> **BRANO**:
Una situazione sempre più esplosiva, quella che ruota attorno all’ex Ilva di Taranto. Con ArcelorMittal che continua a cercare di passare per vittima, incredibilmente spalleggiata da quel mondo sovranista che vorrebbe lo Stato italiano pronto a chinare il capo di fronte a gli interessi delle multinazionali di turno. Tentando di rassicurare gli animi con parole come quelle dell’ad italiana Lucia Morselli, che ha assicurato la disponibilità del colosso dell’acciaio a onorare i pagamenti.
Il presidente di Confindustria Taranto Antonio Marinaro ha sottolineato, al netto delle garanzie sbandierate, come la Morselli non abbia in realtà mai incontrato i rappresentanti delle aziende fornitrici, limitandosi a promesse fatte per interposta persona. Nel frattempo, il microcosmo dell’indotto è pronto a mobilitarsi e dar via alla protesta, con i tir a ostruire gli ingressi e il blocco totale delle forniture. Una situazione che rischia di precipitare.

(Righe di dati)
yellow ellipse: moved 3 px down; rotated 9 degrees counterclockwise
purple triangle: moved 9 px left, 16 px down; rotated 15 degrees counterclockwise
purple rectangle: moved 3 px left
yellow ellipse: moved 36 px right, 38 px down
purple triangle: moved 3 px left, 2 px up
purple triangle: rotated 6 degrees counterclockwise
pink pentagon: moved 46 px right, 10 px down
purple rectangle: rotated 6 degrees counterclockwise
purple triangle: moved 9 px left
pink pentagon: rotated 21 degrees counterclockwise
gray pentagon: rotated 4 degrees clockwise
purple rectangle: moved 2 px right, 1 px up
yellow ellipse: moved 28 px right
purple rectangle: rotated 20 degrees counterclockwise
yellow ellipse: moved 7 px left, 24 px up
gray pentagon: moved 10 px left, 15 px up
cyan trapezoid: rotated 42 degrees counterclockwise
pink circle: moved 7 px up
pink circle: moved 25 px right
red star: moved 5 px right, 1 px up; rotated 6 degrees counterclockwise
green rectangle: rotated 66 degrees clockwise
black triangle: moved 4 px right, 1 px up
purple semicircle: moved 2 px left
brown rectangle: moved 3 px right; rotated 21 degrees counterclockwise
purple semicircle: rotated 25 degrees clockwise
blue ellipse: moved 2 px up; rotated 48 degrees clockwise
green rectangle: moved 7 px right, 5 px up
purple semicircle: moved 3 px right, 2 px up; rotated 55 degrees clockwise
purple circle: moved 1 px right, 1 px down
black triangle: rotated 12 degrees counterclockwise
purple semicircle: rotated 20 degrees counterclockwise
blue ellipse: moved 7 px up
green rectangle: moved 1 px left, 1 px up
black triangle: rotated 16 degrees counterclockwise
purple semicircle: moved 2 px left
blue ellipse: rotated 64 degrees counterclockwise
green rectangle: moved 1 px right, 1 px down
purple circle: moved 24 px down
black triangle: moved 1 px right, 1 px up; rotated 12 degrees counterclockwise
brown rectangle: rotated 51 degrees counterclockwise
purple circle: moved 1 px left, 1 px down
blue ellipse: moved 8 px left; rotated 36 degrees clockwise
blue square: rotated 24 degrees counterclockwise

> **CONSEGNA**:
Scrivi il seguito del brano sull'ex Ilva di Taranto, riprendendo subito dopo la sua ultima frase. Le righe non hanno alcun legame con il brano.

> **SPAZIO RISPOSTA**:
150, in totale, le aziende che ruotano intorno ad ArcelorMittal, per un totale di seimila addetti. Nel 70% dei casi si tratta di aziende mono-committenti che lavorano soltanto per l’ex Ilva, piccole e medie imprese di alta specializzazione che si portano dietro un bagaglio già molto ampio di crediti da riscuotere. La gestione commissariale, infatti, gli deve ancora 150 milioni di euro e altri 50 li hanno maturati soltanto negli ultimi mesi con il colosso indiano dell’acciaio, al quale continuano ad arrivare ordinativi e commesse nonostante i pagamenti siano stati sospesi.
Una situazione impossibile da sostenere a lungo andare: alcune piccole imprese hanno già chiesto la cassa integrazione per i propri dipendenti, per molti altri lo stipendio del prossimo mese è un’incognita. Il governatore regionale Michele Emiliano ha parlato dell’ipotesi di un fondo rotativo a disposizione delle aziende dell’indotto Ilva. Ma i tempi, si è già capito, saranno lunghi. Troppo, probabilmente, per chi aspetta ancora di ottenere semplicemente quello che gli è dovuto.